• TASK TO CARRY OUT: Copy out every line of the entries below, word for word, keeping them in the same order.
───── RECORDS FOR THIS EXERCISE ─────
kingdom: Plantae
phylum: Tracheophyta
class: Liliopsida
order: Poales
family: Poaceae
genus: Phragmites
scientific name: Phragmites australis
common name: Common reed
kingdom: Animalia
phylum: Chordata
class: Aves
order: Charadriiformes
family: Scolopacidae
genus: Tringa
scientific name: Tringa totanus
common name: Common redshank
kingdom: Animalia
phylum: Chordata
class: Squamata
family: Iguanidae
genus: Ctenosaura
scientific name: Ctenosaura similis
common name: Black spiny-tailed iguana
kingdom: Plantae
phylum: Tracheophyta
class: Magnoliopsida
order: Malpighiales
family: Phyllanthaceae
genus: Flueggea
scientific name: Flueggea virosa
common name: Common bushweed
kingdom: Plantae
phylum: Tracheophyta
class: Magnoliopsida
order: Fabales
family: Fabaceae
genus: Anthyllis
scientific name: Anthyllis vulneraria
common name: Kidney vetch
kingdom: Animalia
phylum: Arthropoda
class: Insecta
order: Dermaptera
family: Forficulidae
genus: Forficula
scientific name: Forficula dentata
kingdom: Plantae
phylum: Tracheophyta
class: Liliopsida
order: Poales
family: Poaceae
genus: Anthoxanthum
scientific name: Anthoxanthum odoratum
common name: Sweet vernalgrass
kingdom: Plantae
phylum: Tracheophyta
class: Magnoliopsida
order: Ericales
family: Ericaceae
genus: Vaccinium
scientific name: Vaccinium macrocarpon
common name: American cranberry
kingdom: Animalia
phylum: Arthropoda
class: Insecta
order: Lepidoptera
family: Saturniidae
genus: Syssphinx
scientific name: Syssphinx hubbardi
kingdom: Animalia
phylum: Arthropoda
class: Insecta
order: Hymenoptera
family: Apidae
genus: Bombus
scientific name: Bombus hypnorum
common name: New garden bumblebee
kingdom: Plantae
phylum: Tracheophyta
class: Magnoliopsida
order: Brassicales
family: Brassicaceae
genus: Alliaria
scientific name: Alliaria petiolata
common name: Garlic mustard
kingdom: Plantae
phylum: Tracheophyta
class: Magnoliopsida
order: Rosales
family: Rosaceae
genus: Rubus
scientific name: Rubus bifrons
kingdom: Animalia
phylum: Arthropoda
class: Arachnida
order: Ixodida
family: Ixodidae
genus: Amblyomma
─────
• RESPONSE FOR THIS EXERCISE:
kingdom: Plantae
phylum: Tracheophyta
class: Liliopsida
order: Poales
family: Poaceae
genus: Phragmites
scientific name: Phragmites australis
common name: Common reed
kingdom: Animalia
phylum: Chordata
class: Aves
order: Charadriiformes
family: Scolopacidae
genus: Tringa
scientific name: Tringa totanus
common name: Common redshank
kingdom: Animalia
phylum: Chordata
class: Squamata
family: Iguanidae
genus: Ctenosaura
scientific name: Ctenosaura similis
common name: Black spiny-tailed iguana
kingdom: Plantae
phylum: Tracheophyta
class: Magnoliopsida
order: Malpighiales
family: Phyllanthaceae
genus: Flueggea
scientific name: Flueggea virosa
common name: Common bushweed
kingdom: Plantae
phylum: Tracheophyta
class: Magnoliopsida
order: Fabales
family: Fabaceae
genus: Anthyllis
scientific name: Anthyllis vulneraria
common name: Kidney vetch
kingdom: Animalia
phylum: Arthropoda
class: Insecta
order: Dermaptera
family: Forficulidae
genus: Forficula
scientific name: Forficula dentata
kingdom: Plantae
phylum: Tracheophyta
class: Liliopsida
order: Poales
family: Poaceae
genus: Anthoxanthum
scientific name: Anthoxanthum odoratum
common name: Sweet vernalgrass
kingdom: Plantae
phylum: Tracheophyta
class: Magnoliopsida
order: Ericales
family: Ericaceae
genus: Vaccinium
scientific name: Vaccinium macrocarpon
common name: American cranberry
kingdom: Animalia
phylum: Arthropoda
class: Insecta
order: Lepidoptera
family: Saturniidae
genus: Syssphinx
scientific name: Syssphinx hubbardi
kingdom: Animalia
phylum: Arthropoda
class: Insecta
order: Hymenoptera
family: Apidae
genus: Bombus
scientific name: Bombus hypnorum
common name: New garden bumblebee
kingdom: Plantae
phylum: Tracheophyta
class: Magnoliopsida
order: Brassicales
family: Brassicaceae
genus: Alliaria
scientific name: Alliaria petiolata
common name: Garlic mustard
kingdom: Plantae
phylum: Tracheophyta
class: Magnoliopsida
order: Rosales
family: Rosaceae
genus: Rubus
scientific name: Rubus bifrons
kingdom: Animalia
phylum: Arthropoda
class: Arachnida
order: Ixodida
family: Ixodidae
genus: Amblyomma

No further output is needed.